◆ Aim of the task ◆
Your answer must be an exact copy of the entries below, with every picture removed.

◆ Provided records ◆
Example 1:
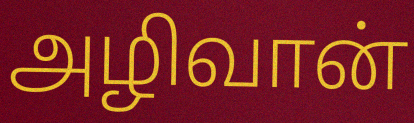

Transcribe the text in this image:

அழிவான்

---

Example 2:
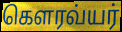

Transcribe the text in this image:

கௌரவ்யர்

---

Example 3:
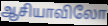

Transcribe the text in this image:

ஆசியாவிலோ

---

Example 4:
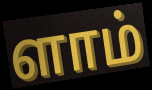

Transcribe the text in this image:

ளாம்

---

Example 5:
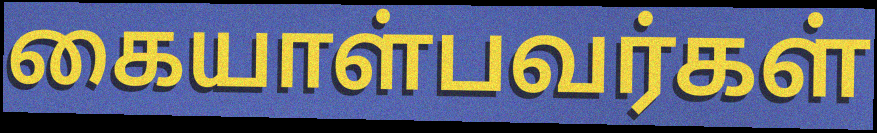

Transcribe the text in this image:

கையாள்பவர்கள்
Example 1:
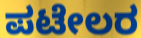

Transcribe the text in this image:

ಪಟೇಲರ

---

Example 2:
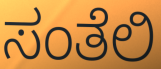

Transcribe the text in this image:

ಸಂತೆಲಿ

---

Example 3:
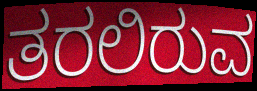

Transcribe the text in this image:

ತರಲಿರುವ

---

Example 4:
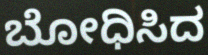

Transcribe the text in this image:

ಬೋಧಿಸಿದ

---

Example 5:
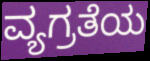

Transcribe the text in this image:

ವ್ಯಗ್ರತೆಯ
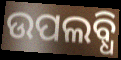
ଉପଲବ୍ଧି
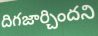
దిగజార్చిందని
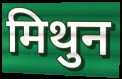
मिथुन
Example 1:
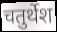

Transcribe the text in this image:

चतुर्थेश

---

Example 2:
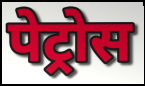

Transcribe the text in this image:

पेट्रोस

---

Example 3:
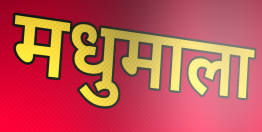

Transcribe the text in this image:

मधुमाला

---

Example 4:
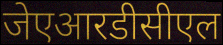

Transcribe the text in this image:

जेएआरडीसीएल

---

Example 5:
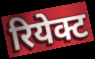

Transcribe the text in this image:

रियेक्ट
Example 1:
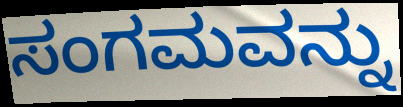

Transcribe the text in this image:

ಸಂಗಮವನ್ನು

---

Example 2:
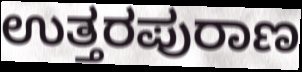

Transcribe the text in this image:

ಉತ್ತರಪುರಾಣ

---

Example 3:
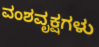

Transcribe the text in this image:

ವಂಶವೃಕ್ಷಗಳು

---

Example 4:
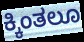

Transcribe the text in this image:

◆ Exercise solution ◆
Example 1:

Transcribe the text in this image:

அழிவான்

---

Example 2:

Transcribe the text in this image:

கௌரவ்யர்

---

Example 3:

Transcribe the text in this image:

ஆசியாவிலோ

---

Example 4:

Transcribe the text in this image:

ளாம்

---

Example 5:

Transcribe the text in this image:

கையாள்பவர்கள்
Example 1:

Transcribe the text in this image:

ಪಟೇಲರ

---

Example 2:

Transcribe the text in this image:

ಸಂತೆಲಿ

---

Example 3:

Transcribe the text in this image:

ತರಲಿರುವ

---

Example 4:

Transcribe the text in this image:

ಬೋಧಿಸಿದ

---

Example 5:

Transcribe the text in this image:

ವ್ಯಗ್ರತೆಯ
ଉପଲବ୍ଧି
దిగజార్చిందని
मिथुन
Example 1:

Transcribe the text in this image:

चतुर्थेश

---

Example 2:

Transcribe the text in this image:

पेट्रोस

---

Example 3:

Transcribe the text in this image:

मधुमाला

---

Example 4:

Transcribe the text in this image:

जेएआरडीसीएल

---

Example 5:

Transcribe the text in this image:

रियेक्ट
Example 1:

Transcribe the text in this image:

ಸಂಗಮವನ್ನು

---

Example 2:

Transcribe the text in this image:

ಉತ್ತರಪುರಾಣ

---

Example 3:

Transcribe the text in this image:

ವಂಶವೃಕ್ಷಗಳು

---

Example 4:

Transcribe the text in this image:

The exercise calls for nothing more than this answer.